Continuity planning for a reduced workforce – keeping workers safeLisa Thibault
As the Omicron wave continues in British Columbia, many employers report unprecedented worker shortages with employees calling in sick. Some authorities have estimated that workplaces could see up to a 30% reduction in their typical workforce.
Almost every employer has someone on their team that the latest COVID-19 wave has touched. Some businesses have had to close, reduce hours, or cut back production to address related absences.
A drop in staffing levels not only threatens output but also creates new challenges for keeping your remaining team safe on the job.
Risks of significant short-staffing due to COVID-19 include:
- Workers who may not have the same skills and knowledge as their absent co-workers
- Other team members who are afraid of COVID infection and reluctant to come to work
- Potential demand for longer hours or extra shifts, leading to a higher risk of injury
- Sleep loss, changes in shift schedules, stress, and other factors can leave workers fatigue impaired.
Fatigue is a significant contributor to workplace accidents and injuries. It can:
- Affect the ability to think clearly
- Slow reaction time
- Decrease attention and vigilance
- Impact short-term memory, judgment, and other functions
Workplace fatigue makes workers more prone to making mistakes that can cause incidents and injuries. Tired employees are less effective and more likely to miss work. And productivity decreases as the number of hours worked per week increases.
So, what can employers do to keep workers safe on the job when working with significant absenteeism?
It’s essential to understand your remaining staff and assess their ability and training levels to ensure they can do assigned tasks safely. Incorporate training for anyone assigned to a new task or role. Do not ask employees to perform tasks or activities they are not trained for or qualified to do.
If longer hours or extra shifts are needed to support business operations, introduce more frequent rest breaks—particularly at peak times. The highest injury risk occurs when breaks are too infrequent or too short. Build extra breaks into your shift schedule to allow workers to rest and recover from long hours on the job.

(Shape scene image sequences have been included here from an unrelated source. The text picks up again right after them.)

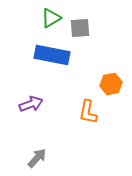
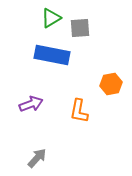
orange L-shape: moved 9 px left, 1 px up
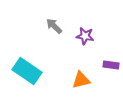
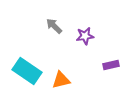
purple star: rotated 18 degrees counterclockwise
purple rectangle: rotated 21 degrees counterclockwise
orange triangle: moved 20 px left
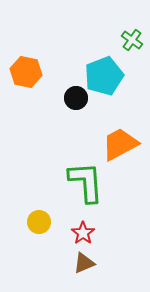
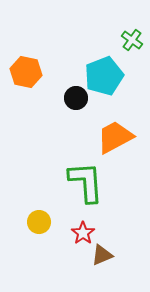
orange trapezoid: moved 5 px left, 7 px up
brown triangle: moved 18 px right, 8 px up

Enable a supportive environment and communicate clearly. Ensure that leaders are visible and hands-on. Take the time to talk with your remaining team and find out what they need to feel safe at work. Continue to emphasize your safety culture and show your dedication to your people.

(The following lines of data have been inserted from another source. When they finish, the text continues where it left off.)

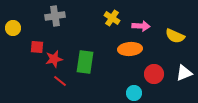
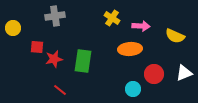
green rectangle: moved 2 px left, 1 px up
red line: moved 9 px down
cyan circle: moved 1 px left, 4 px up
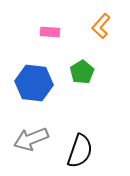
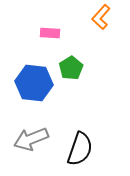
orange L-shape: moved 9 px up
pink rectangle: moved 1 px down
green pentagon: moved 11 px left, 4 px up
black semicircle: moved 2 px up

Conduct regular workplace inspections to note new or emerging health and safety risks. Ask staff what resources they need to do their work safely. When workers bring forward safety concerns, thank them for their feedback.
Put safety at the heart of all your decisions and ask yourself how your decisions will affect your team.
What else can you do to reduce the impact of COVID-19 and the Omicron variant in your workplace?
Encourage your staff to get vaccinated. Vaccination is still the single, best way to prevent serious illness, complications, hospitalization, or death from COVID-19. B.C. recently reported that fully vaccinated people were 60-70% less likely to end up in hospital with COVID. And if they do get sick, they are also less likely to transmit the virus to others.
Increase health and safety vigilance and avoid complacency. The January 7th Provincial Health Officer order requires B.C. workplaces to re-instate COVID-19 Safety Plans. Review your plan, update as necessary, and remind employees what they need to do to prevent the spread of COVID at work.
- Reduce exposure through physical distancing
- Improve ventilation
- Use masks as appropriate
- Have a sick day policy and encourage employees to stay home when they are not feeling well
- Support mental health
The pandemic continues to evolve, sometimes surprising us, and it’s hard to predict when we may see the other side. In the meantime, all of us—employers and workers—must stay vigilant to keep everyone safe at work.